Around 1820, the so-called "Germanic-Slavic Antiquities" were removed from the royal curiosities cabinet (Kunstkammer) and housed in Monbijou Palace as the Museum for National Antiquities (Museum für Vaterländische Alterthümer). As the collections regularly expanded with the addition of new categories (paintings, jewelry, porcelain), the German emperor Wilhelm I finally made the palace with its 42 rooms accessible to the public as the "Hohenzollern Museum" in 1877. It was considered to be on the one hand an educational institution of cultural history, and on the other hand a place for the Hohenzollern dynasty to celebrate its own history and significance.

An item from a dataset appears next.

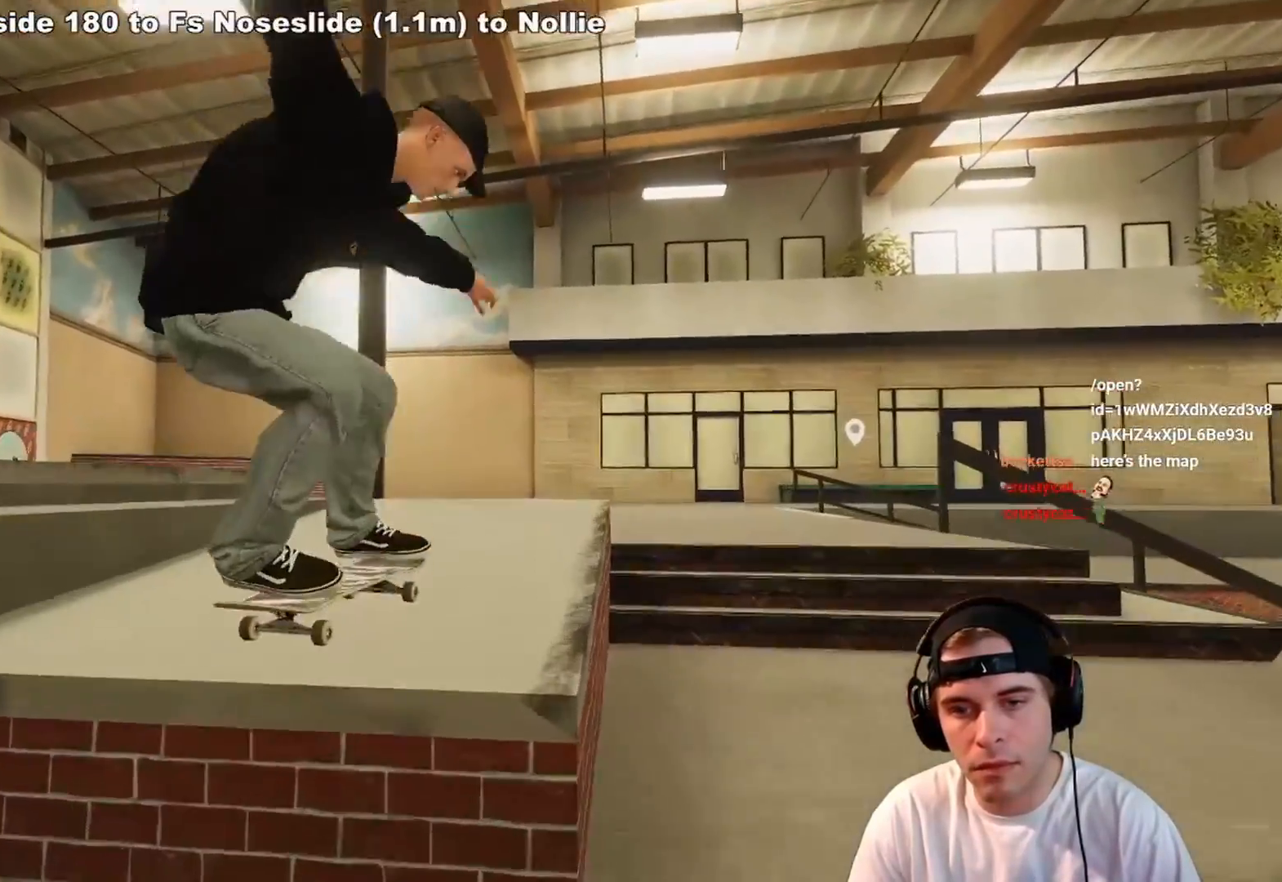
{"buttons": ["R2"], "left_stick": "up", "right_stick": "center", "events": [[467, "R2", "down"]]}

The museum survived the abolition of the monarchy in Germany in 1918. Its inventory remained in the possession of the dynasty but it was administered by the state, which made Monbijou Palace available for the purpose and assumed responsibility for maintaining the museum in the traditional way. World War II brought this state of affairs to an end. Large parts of the collections had been evacuated, and after the war were looted and brought to the Soviet Union and other places.

As late as 1940/41 Albert Speer, Adolf Hitler's favored architect, proposed relocating the palace in order to make space for three new museum buildings across from the Museum Island—as part of the planning for the monumental Welthauptstadt Germania ("World Capital Germania") project. Monbijou castle was to be completely pulled down and rebuilt in the park of Charlottenburg Palace between the nearby Spree sluice and the Berlin Ringbahn. The war made these plans irrelevant.

== War damage and demolition ==
As a precaution, all the palace windows had already been bricked up in 1940, but the entire building was gutted during an air raid in November 1943 and almost entirely destroyed. The ruins were left in place until 1959, when the East Berlin Magistrate—against the strenuous objection of museum professionals and parts of the West Berlin public— ordered the final demolition, apparently out of an ideological motivation similar to what prompted the breakup of the likewise heavily damaged Hohenzollern city palace in 1950. Only a few names remain as testimony to the former existence of the palace: On the grounds between Oranienburger Straße and the Spree there is a shady refuge of three hectares with a children's open-air swimming pool, today's Monbijou Park. Nearby there is a Monbijou Square, a Monbijou Street, and a Monbijou Bridge for pedestrians connecting both banks of the Spree at the north end of Museum Island.